The capability of the Security Command Center is a part of the vision the company has regarding invisible security. Earlier, VMTD was released in public preview and received adoption from users around the world, according to the company. Moreover, since the service’s initial release, the company has added several new features like more frequent scanning across many instances.

Customers can easily enable VTMD by checking a box in their Security Command Center Premium settings. Subsequently, the service can detect if the customers’ cloud environment contains malware that hijacks infrastructure resources to mine cryptocurrency. Furthermore, the service provides technical information about the malware to help administrators block it.

VM Threat Detection is built into Google Cloud's hypervisor, a secure platform that creates and manages all Compute Engine VMs. Under the hood, the service scans enabled Compute Engine projects and VM instances to detect unwanted applications, such as cryptocurrency mining software running in VMs. And the analysis engine ingests metadata from VM guest memory and writes findings to Security Command Center. 
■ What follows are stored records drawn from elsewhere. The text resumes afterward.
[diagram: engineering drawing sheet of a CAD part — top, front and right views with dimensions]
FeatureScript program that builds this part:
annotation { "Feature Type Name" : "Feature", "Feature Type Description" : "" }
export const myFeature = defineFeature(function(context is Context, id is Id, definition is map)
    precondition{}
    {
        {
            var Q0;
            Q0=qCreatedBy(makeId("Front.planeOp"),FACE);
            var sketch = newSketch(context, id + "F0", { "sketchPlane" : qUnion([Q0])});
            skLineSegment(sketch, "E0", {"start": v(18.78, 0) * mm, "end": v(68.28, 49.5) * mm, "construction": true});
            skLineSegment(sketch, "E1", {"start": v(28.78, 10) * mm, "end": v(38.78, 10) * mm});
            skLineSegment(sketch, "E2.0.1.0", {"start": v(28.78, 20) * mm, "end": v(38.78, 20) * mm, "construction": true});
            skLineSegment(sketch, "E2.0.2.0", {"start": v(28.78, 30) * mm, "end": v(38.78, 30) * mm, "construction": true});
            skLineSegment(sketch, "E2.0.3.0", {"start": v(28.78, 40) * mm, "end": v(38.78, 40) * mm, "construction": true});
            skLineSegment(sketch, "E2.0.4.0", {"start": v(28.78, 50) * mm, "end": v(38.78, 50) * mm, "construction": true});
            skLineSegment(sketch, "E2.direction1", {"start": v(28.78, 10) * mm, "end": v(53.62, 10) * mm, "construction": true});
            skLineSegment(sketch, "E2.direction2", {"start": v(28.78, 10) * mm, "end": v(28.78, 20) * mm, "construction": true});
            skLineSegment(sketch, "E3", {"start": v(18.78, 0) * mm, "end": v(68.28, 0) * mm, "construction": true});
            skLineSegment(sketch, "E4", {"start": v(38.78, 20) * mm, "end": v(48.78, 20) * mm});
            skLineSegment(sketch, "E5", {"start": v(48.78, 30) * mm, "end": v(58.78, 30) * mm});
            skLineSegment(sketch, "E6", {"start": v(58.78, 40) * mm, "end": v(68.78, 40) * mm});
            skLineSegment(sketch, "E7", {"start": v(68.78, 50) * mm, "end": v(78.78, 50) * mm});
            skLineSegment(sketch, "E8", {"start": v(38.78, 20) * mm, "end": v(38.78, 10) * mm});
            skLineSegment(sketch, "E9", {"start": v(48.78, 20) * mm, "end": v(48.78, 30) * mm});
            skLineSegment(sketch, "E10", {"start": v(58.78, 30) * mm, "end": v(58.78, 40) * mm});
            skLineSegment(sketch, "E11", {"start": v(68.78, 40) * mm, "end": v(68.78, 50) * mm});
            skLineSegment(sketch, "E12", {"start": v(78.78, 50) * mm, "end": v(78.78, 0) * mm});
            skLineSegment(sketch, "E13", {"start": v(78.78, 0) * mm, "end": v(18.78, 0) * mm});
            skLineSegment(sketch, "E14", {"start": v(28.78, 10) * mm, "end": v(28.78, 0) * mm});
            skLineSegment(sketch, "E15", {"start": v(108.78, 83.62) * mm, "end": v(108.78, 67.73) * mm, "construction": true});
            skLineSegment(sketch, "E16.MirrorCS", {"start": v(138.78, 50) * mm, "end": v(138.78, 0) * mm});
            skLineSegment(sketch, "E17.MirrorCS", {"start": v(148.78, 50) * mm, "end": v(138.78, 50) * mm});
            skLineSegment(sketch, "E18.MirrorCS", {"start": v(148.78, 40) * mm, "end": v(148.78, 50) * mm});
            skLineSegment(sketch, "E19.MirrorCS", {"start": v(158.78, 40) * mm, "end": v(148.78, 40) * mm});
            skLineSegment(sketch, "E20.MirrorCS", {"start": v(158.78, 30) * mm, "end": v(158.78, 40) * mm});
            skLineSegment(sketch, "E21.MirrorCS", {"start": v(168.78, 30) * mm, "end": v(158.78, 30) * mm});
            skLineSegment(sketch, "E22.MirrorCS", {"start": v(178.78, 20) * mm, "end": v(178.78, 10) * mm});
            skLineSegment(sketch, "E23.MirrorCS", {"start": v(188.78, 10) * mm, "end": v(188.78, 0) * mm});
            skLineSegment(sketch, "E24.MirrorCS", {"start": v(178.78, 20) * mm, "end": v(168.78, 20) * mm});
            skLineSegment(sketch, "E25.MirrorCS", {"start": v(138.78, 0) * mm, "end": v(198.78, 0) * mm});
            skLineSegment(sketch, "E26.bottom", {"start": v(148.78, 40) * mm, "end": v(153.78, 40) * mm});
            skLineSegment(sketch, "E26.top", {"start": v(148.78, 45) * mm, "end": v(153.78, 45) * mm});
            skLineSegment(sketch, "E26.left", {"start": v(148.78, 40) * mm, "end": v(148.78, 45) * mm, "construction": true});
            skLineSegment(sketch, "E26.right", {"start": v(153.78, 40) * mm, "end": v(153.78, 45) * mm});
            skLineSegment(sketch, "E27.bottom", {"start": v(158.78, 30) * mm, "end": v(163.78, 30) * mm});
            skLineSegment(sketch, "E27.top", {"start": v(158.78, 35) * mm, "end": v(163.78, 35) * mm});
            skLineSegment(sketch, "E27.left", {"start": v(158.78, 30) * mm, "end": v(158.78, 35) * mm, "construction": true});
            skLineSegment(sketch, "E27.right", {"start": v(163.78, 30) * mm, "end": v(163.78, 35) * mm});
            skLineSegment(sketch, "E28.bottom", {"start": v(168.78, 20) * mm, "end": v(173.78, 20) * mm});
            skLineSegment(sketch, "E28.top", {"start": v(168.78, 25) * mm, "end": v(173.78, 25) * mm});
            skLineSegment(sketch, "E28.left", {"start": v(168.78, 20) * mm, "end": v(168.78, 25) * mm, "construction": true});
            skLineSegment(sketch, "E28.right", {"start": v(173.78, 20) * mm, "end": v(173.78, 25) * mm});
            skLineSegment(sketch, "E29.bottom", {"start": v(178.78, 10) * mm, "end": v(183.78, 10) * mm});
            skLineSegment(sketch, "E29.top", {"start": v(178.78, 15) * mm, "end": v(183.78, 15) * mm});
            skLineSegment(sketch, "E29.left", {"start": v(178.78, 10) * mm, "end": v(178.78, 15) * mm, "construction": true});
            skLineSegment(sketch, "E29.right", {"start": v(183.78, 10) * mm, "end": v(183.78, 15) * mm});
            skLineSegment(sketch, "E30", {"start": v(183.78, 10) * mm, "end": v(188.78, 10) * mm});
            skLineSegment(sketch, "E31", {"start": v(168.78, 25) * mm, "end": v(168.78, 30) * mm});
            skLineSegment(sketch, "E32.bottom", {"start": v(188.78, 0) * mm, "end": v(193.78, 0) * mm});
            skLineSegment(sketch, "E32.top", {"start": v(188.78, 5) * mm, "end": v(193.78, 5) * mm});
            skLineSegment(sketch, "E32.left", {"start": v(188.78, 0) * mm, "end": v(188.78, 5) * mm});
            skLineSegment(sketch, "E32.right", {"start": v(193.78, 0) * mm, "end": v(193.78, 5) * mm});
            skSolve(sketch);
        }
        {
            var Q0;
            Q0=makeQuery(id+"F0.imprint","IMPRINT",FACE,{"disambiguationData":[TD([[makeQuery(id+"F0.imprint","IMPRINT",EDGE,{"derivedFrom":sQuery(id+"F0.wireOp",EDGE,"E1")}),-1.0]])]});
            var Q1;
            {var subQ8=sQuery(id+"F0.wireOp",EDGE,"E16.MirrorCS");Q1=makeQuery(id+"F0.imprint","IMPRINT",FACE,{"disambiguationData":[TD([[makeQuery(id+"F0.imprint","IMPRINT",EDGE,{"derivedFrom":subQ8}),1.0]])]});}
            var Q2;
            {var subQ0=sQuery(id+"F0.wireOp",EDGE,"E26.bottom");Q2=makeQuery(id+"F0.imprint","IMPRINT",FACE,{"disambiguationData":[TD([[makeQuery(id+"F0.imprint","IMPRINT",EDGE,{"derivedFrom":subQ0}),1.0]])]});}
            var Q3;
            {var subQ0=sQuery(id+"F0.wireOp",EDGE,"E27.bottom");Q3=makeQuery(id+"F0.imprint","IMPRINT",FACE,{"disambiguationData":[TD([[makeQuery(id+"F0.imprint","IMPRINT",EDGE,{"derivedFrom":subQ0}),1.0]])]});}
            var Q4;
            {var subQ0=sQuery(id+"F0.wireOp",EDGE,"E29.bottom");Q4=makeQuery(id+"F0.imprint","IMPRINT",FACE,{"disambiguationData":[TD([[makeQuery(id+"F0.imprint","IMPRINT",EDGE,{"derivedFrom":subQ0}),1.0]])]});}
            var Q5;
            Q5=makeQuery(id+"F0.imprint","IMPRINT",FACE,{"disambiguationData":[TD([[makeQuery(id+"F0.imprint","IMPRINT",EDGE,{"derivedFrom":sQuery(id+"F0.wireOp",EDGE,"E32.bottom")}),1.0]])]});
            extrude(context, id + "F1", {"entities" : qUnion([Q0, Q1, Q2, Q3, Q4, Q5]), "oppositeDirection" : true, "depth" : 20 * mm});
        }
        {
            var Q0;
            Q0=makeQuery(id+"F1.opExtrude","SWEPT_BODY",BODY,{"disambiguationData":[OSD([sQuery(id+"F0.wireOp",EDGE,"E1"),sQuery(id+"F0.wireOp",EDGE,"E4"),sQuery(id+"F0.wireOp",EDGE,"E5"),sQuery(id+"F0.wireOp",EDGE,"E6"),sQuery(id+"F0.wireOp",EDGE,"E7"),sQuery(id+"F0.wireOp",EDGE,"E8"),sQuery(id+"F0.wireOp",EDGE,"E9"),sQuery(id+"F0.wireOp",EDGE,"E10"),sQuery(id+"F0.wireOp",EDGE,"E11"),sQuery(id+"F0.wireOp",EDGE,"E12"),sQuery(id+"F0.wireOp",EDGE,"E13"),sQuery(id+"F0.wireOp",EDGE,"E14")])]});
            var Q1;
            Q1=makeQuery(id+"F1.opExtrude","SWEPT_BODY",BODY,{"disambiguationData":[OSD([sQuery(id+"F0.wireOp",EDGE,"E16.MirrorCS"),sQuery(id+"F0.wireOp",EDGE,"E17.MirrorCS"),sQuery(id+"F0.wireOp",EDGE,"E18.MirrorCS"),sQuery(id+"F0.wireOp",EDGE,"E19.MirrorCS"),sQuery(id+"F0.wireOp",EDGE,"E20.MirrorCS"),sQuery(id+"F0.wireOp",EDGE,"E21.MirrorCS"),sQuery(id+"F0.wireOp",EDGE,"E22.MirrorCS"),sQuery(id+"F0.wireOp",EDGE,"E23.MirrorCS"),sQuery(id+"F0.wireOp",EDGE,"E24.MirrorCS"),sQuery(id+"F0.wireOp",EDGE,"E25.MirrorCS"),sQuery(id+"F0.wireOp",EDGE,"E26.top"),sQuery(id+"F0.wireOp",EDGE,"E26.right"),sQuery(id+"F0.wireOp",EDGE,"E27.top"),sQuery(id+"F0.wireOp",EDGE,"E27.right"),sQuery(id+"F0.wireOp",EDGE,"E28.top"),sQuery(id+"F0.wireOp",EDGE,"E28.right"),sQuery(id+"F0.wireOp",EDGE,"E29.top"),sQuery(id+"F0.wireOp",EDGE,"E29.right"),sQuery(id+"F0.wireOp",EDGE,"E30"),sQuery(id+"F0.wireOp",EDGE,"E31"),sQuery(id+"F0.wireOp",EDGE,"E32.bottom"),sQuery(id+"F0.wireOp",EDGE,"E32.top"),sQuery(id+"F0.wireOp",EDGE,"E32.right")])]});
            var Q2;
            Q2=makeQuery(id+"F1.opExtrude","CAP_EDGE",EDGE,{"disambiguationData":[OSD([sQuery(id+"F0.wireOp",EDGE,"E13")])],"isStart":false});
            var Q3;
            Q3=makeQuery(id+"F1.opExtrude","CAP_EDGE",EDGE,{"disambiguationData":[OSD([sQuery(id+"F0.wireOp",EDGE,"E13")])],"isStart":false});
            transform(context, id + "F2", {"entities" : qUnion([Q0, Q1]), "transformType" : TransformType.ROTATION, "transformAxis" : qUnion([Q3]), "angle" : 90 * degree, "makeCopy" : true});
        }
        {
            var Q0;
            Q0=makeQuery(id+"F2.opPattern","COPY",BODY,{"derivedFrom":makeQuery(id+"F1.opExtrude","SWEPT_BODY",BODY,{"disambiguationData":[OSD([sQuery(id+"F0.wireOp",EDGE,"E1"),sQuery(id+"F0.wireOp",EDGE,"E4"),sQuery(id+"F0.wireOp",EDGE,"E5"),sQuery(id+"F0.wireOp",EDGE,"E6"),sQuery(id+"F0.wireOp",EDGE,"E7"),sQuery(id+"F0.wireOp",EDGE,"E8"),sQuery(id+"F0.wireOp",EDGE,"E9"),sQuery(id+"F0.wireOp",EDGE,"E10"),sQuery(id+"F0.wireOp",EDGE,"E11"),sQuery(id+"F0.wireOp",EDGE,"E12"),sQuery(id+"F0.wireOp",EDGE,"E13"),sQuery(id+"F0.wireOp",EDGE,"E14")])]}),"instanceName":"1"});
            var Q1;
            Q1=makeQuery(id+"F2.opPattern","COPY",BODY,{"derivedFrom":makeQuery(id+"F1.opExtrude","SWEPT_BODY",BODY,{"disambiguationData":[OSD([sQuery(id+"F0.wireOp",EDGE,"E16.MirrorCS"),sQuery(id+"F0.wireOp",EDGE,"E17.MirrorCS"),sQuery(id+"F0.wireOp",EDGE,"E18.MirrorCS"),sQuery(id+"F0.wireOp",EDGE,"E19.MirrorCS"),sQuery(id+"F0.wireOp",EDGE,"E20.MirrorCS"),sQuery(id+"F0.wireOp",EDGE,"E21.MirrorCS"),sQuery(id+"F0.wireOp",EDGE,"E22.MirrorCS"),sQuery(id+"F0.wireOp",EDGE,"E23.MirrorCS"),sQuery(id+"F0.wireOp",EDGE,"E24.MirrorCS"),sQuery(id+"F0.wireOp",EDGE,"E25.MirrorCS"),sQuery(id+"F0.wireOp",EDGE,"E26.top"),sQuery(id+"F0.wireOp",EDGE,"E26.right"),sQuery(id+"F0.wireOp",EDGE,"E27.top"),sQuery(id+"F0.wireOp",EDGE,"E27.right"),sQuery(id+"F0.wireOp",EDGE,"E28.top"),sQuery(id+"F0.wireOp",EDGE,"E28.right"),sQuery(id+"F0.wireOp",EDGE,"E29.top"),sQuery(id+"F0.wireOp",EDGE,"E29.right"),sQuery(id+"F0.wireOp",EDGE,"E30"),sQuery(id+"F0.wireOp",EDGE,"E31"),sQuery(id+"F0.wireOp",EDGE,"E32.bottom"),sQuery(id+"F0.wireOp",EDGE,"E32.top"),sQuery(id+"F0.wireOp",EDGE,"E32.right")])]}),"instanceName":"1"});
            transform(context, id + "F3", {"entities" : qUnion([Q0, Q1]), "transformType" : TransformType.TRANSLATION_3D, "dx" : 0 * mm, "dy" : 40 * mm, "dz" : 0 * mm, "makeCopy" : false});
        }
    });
VMTD does not rely on software agents to detect malware compared to traditional cybersecurity products. Attackers cannot disable it; unlike agents, they potentially can. Furthermore, setup is less time-consuming, considering when there are a large number of instances. 

In a Google Cloud blog post, the company intends to expand VMTD to cover more cybersecurity use cases in the future. Timothy Peacock, a senior product manager, stated:

In the future, we plan on further improving VMTD’s understanding of Linux kernels to detect additional advanced attacks and report live telemetry to our customers. With its unique position as an outside-the-instance observer, VMTD can detect rootkits and bootkits, attacks that tamper with kernel integrity, and otherwise blind the kernel and traditional endpoint detection and response technology (EDR) to their presence.

Lastly, the pricing details of the Security Command Center are available on the pricing page, and more details are on the documentation landing page.